Welcome to the Chesapeake Bay Maritime Museum's Boatyard Blog, where all things related to Chesapeake Bay Boats are discussed. Follow the Museum's progress on historic Chesapeake boat restoration projects, watch wooden boats being built from scratch in our Apprentice For a Day program, and meet the dedicated staff and volunteers working hard to give you the experience of Chesapeake Bay history while preserving traditional Chesapeake Bay boat building techniques. Make sure to join us as a follower of this blog so you will be notified of new posts, and make comments on anything you see on the blog.

Wednesday, September 5, 2012

My Summer Job at the Chesapeake Bay Maritime Museum

by Tommy Finton

Working on the Potomac River Dory Boat.

            When considering potential jobs this summer, I wanted to choose something atypical. I didn’t desire the usual yogurt shop or busboy position that places a teenager in a boring environment that ultimately has no effect on him/her.

            But before I thought of the job, I needed to think of the town. I live in Bethesda, but I spend my summers in St. Michaels. Although I spend my summers here, I have never spent as much time here as I have this summer. During the usual summer I would spend some extended weekends on the Eastern Shore, but this year I wanted to change that. I wanted to spend my whole summer in a place that meant so much to me—a place where I learned to swim, to ride a bike, and where I ate my first blue crab.
            It took some time to figure out which job I wanted. I thought the Chesapeake Bay Maritime Museum would be the best place because I like to be active, so the boat shop seemed like a good bet. After various emails and telephone calls, I got the job as a boat shop assistant and prepared for the summer. Just one week after my high school graduation, I drove over to St. Michaels and settled in.
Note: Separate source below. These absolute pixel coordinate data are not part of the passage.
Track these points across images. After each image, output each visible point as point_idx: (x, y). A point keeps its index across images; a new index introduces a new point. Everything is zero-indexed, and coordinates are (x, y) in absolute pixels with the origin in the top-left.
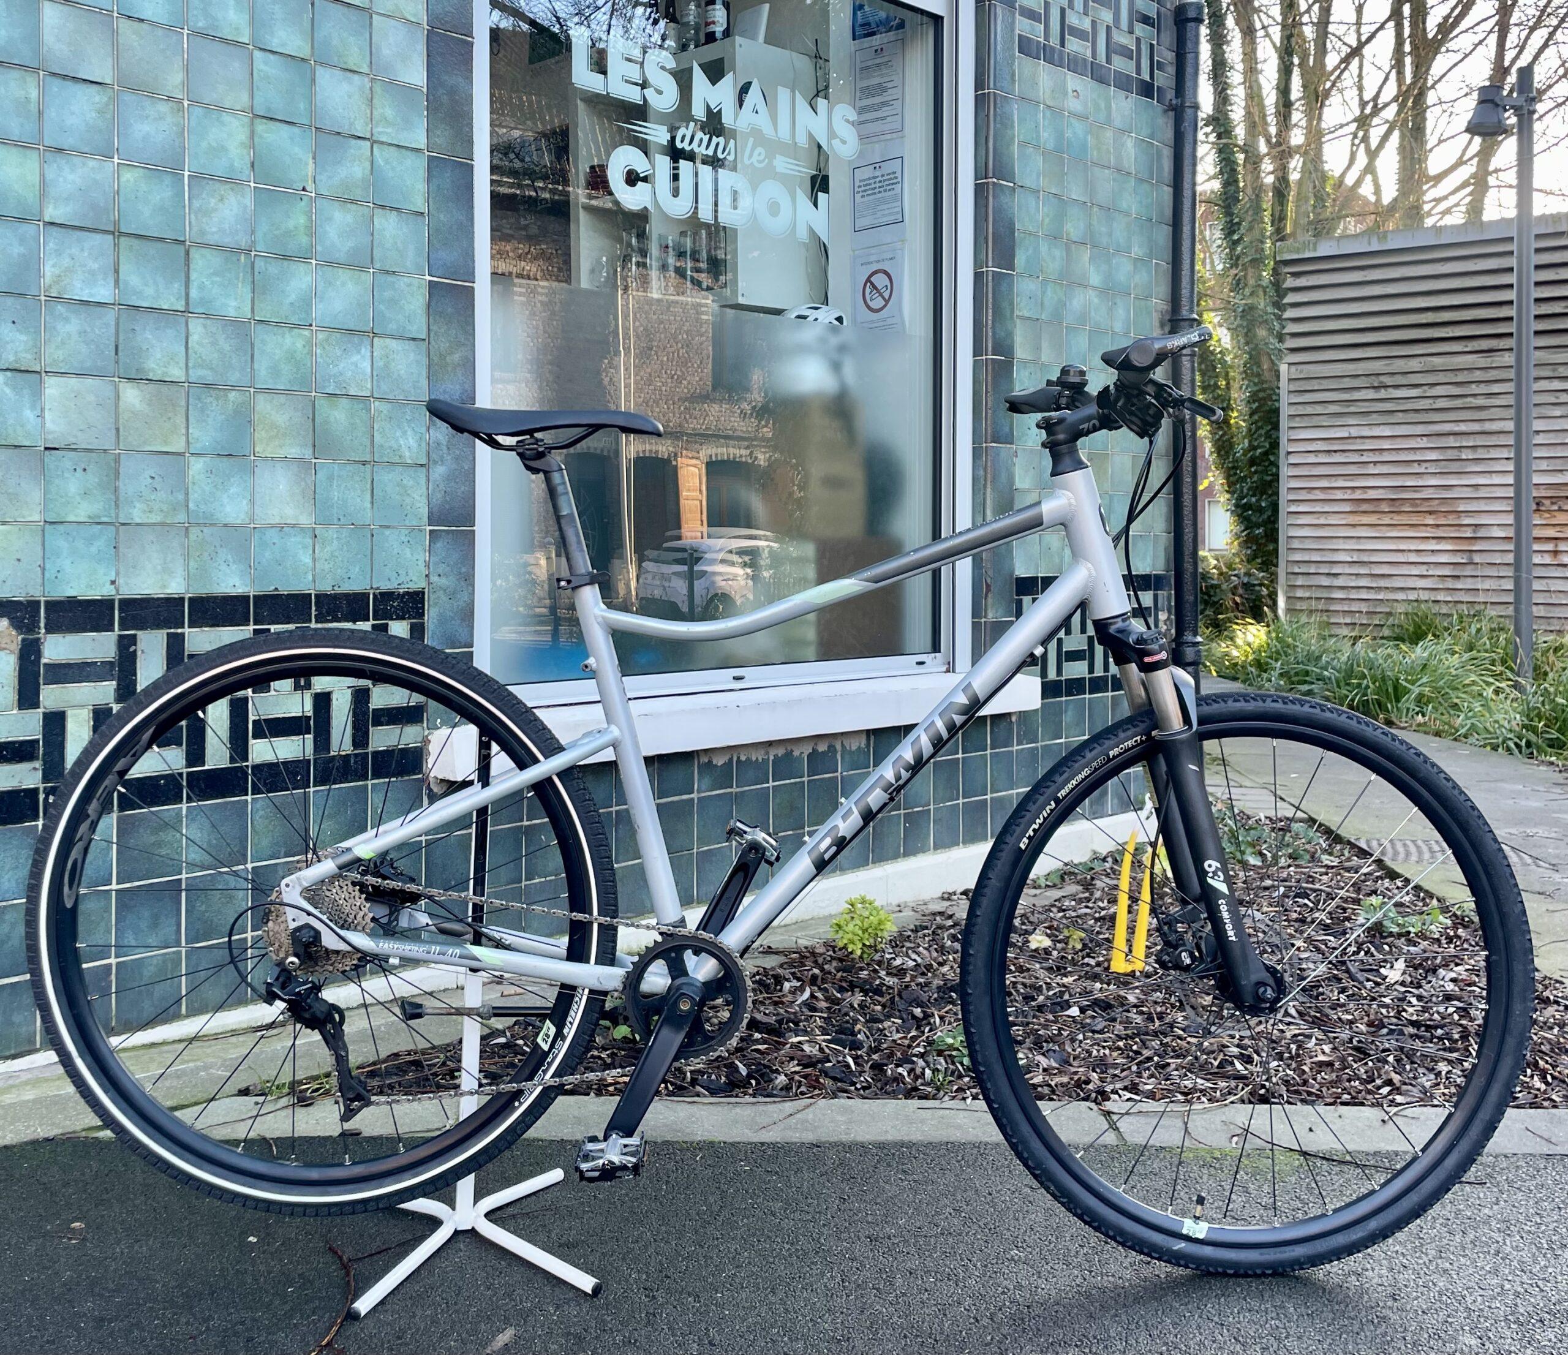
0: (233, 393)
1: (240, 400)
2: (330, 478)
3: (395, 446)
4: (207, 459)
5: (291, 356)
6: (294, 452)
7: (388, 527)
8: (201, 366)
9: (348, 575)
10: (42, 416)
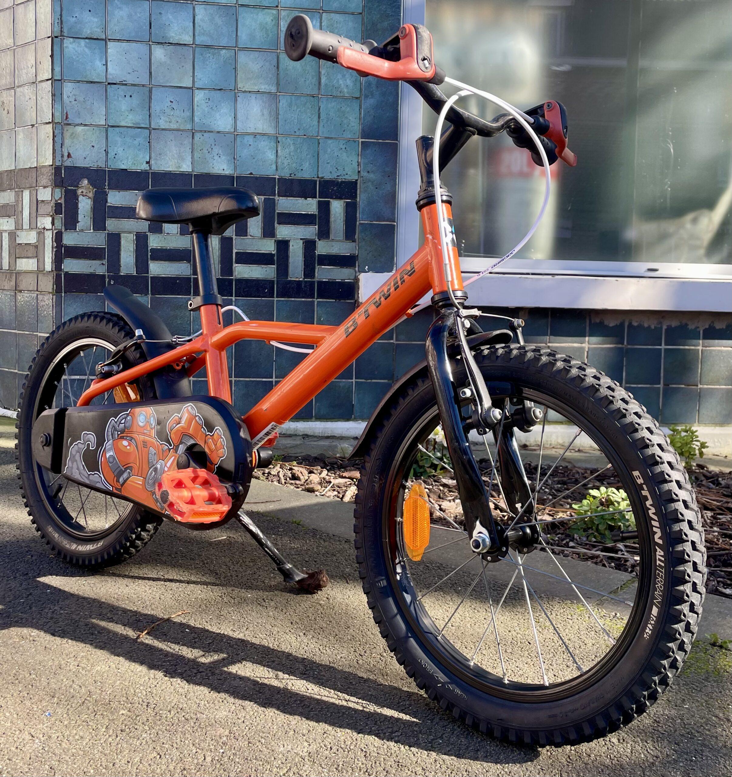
0: (224, 51)
1: (228, 55)
2: (290, 105)
3: (336, 85)
4: (206, 91)
5: (263, 27)
6: (264, 88)
7: (331, 138)
8: (203, 34)
9: (301, 168)
10: (106, 65)
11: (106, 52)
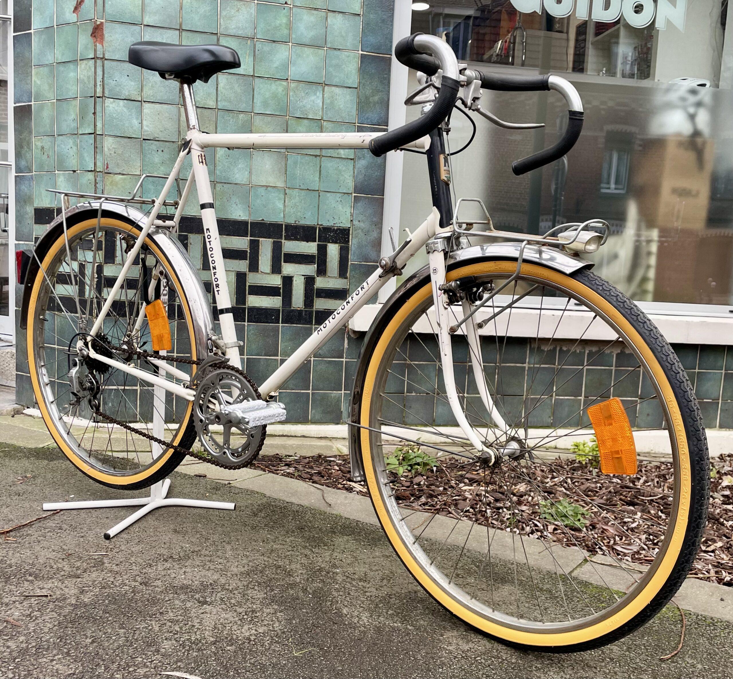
0: (242, 115)
1: (246, 118)
2: (295, 163)
5: (275, 96)
7: (329, 192)
8: (225, 100)
9: (305, 216)
10: (141, 123)
11: (141, 112)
            To say I had no clue what I was getting myself into is quite an understatement. I expected to sand and paint for a few months.

Don’t get me wrong, I have done that many times, but there is so much more to working at the Museum than meets the eye. If I was told when I started that I would do some male modeling and drive a Buyboat down the Chesapeake Bay, I would have thought that person was crazy.
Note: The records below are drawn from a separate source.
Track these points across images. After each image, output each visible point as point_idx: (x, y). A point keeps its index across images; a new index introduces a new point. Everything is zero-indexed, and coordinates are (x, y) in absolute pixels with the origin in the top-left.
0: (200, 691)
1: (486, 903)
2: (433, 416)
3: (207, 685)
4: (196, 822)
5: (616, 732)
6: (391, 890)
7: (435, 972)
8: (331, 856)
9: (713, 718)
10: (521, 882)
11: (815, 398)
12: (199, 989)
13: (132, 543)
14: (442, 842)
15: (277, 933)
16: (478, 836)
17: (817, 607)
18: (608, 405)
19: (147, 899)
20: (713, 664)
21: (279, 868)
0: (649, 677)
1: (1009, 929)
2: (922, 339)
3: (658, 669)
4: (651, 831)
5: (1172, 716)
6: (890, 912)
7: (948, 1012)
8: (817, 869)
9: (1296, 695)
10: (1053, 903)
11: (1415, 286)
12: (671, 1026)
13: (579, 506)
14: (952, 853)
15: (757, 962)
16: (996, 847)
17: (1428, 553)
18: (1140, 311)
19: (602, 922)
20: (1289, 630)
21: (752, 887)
I have experienced the summer of a lifetime and it is all due to the Chesapeake Bay Maritime Museum. I worked under the tutelage of Vessel Maintenance Manager Mike Gorman for the past two-and-a-half months, and he and fellow shipwrights India Gilham-Westerman and Jenn Kuhn welcomed me to their team. We became not only colleagues, but friends as well.
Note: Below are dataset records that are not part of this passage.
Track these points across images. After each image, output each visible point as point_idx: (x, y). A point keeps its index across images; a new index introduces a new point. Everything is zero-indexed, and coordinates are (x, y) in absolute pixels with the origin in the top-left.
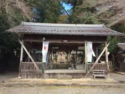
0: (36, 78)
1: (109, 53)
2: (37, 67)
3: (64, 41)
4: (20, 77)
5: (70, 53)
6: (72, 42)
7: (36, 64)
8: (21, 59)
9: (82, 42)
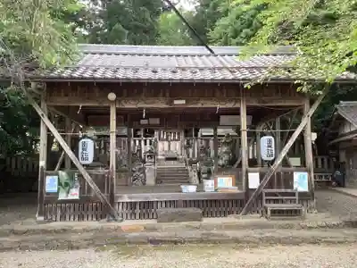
0: (90, 218)
1: (314, 136)
2: (93, 186)
3: (176, 102)
4: (42, 218)
5: (196, 135)
6: (199, 106)
7: (90, 175)
8: (42, 163)
9: (230, 105)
The most wonderful part of my experience this summer was that I learned a lot.  I couldn’t name most parts of a boat before June. I knew maybe a handful of tools, most likely the ones that every person knows. I used those tools on projects with which I was given a lot of responsibilities. I took side planks off of the Potomac River Dory and I placed log rails on the skipjack Rosie Parks. During those moments, I felt like a respected colleague, not a teenage intern. It has been a blast working at the Museum this summer.

For the first time in my life, I feel like I have become a true part of the St. Michaels community. Although I am about to leave, I know that when I return, I will have friends at the Museum. So, I would like to thank everyone who helped make my last summer before college one to remember, especially everyone in the boat shop, staff and volunteers as well. Because of everyone, it’s been one heck of a summer. 

Helping to ready the boats for the Sept. 1 Charity Boat Auction.

I even sang a sea chantey while aboard the Edna E. Lockwood for everyone.

Modeling some clothes for Chesapeake Bay Outfitters in St. Michaels.